Mysuru, November 14:- In India, Children’s Day is celebrated on November 14 every year. However, Universal Children’s Day, which is recommended by the United Nations (UN), is celebrated on November 20 every year, coinciding with the day on which the ‘Declaration of the Rights of the Children’ was adopted by the UN and the convention on children’s rights held in 1990. India was also celebrating Children’s Day on November 20, prior to the death of Jawaharlal Nehru, the first Prime Minister of our country in 1964. Later, it was changed to November 14, as a tribute to Nehru, coinciding with his birthday. Nehru loved the children more and was keen on the development and education of children.
As children are more vulnerable in the population, in many countries, Children’s Day is celebrated as the day for the protection of children. This day should be used to initiate action to benefit and promote the welfare of the children and reduce atrocities and abuses against children. As Nehru rightly said, “The children of today will make the India of tomorrow. The way we bring them up will determine the future of the country,” teaching the values of life, discipline and culture can make them grow as responsible citizens of tomorrow, with harmonious development of the personality.
Today’s children are facing many challenges. Children’s requirements as indicated in several Sustainable Development Goals (SDGs) of the UN, like poverty (Goal 1), hunger (Goal 2), health (Goal 3), education (Goal 4), gender equality (Goal 5), climate change (Goal 13) or violence against children (Goal 16.2) needs to be addressed for sustainable development of children. Sex ratio at birth is still a major concern in the country as a whole and in particular in some states.
In our country, discrimination is being shown towards educating boys and girls, mainly in financially weaker sections and among rural communities. Children in poor families are forced to work due to financial constraints to send them to school or sustain the family living.
Child marriage is another area where we have to focus. Minor marriages, especially, girls’ less than 18 years, though reduced, still exists in our country.
Crimes against children especially female children are frequently being reported. Sexual abuse even in infants and less than five years old are also being reported occasionally in the country. Trafficking the children and forcing them to do anti-social activities are also in the news.

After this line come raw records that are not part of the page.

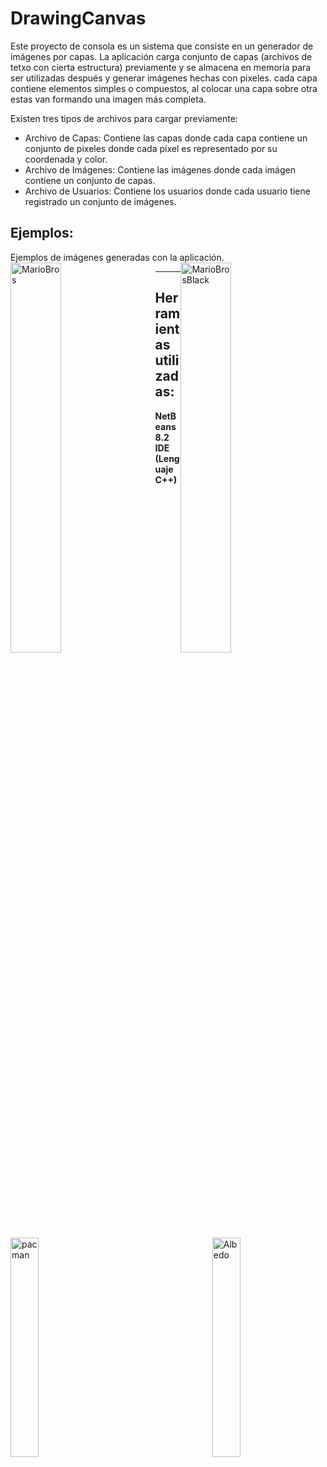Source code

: # DrawingCanvas  
Este proyecto de consola es un sistema que consiste en un generador de imágenes por capas. La aplicación carga conjunto de capas (archivos de tetxo con cierta estructura) previamente y se almacena en memoria para ser utilizadas después y generar imágenes hechas con pixeles. cada capa contiene elementos simples o compuestos, al colocar una capa sobre otra estas van formando una imagen más completa.

Existen tres tipos de archivos para cargar previamente:  
* Archivo de Capas: Contiene las capas donde cada capa contiene un conjunto de pixeles donde cada píxel es representado por su coordenada y color.  
* Archivo de Imágenes: Contiene las imágenes donde cada imágen contiene un conjunto de capas.  
* Archivo de Usuarios: Contiene los usuarios donde cada usuario tiene registrado un conjunto de imágenes.

## Ejemplos:  
Ejemplos de imágenes generadas con la aplicación.  
<img style="float: left; margin-right: 30px;" src="https://user-images.githubusercontent.com/65095924/125353099-5a18d400-e31f-11eb-8d69-5121195abeb9.png" alt="MarioBros" width="40%"/>
<img style="float: right; margin-right: 30px;" src="https://user-images.githubusercontent.com/65095924/125353151-6a30b380-e31f-11eb-8f69-35d2ca02be06.png" alt="MarioBrosBlack" width="40%"/>

<img style="float: left; margin-right: 30px;" src="https://user-images.githubusercontent.com/65095924/125353386-b976e400-e31f-11eb-8cb1-a84d7a519cf2.png" alt="pacman" width="30%"/>
<img style="float: right; margin-right: 30px;" src="https://user-images.githubusercontent.com/65095924/125353745-2c805a80-e320-11eb-9397-e55a47bb3544.png" alt="Albedo" width="30%"/>

<!--![MarioBrosBlack](https://user-images.githubusercontent.com/65095924/125353151-6a30b380-e31f-11eb-8f69-35d2ca02be06.png "Mario Bros Black")

![pacman](https://user-images.githubusercontent.com/65095924/125353386-b976e400-e31f-11eb-8cb1-a84d7a519cf2.png "Pacman")

![Albedo](https://user-images.githubusercontent.com/65095924/125353745-2c805a80-e320-11eb-9397-e55a47bb3544.png "Albedo Overlod") -->
___
## Herramientas utilizadas:  
**NetBeans 8.2 IDE (Lenguaje C++)**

Effective implementation of POCSO (protection of children from sexual offenses), Juvenile Act, etc., can save children from the clutches of offenses. The steps taken by The National Commission for Protection of Child Rights (NCPCR) of our country to protect child rights are laudable.
Disparity even in immunization coverage has been noticed not only between boys and girls but also between rural and urban children, which needs to be avoided. This may lead to high risk of diseases in non-immunized children. Child obesity on one side, malnutrition, stunting and wasting on the other side are making the children suffer from several health issues.
It is a collective responsibility of the government, family, schools, colleges and institutions to ensure that children are provided with opportunities in terms of nutritious food, proper education (both moral and regular) and health for a better living and to take our country to progress in the future. Today’s investment on our children may reap fruits later in their lives. –Dr S V N Vijayendra (The author has been a regular contributor to CityToday and a prominent crusader for the upright values in our society.)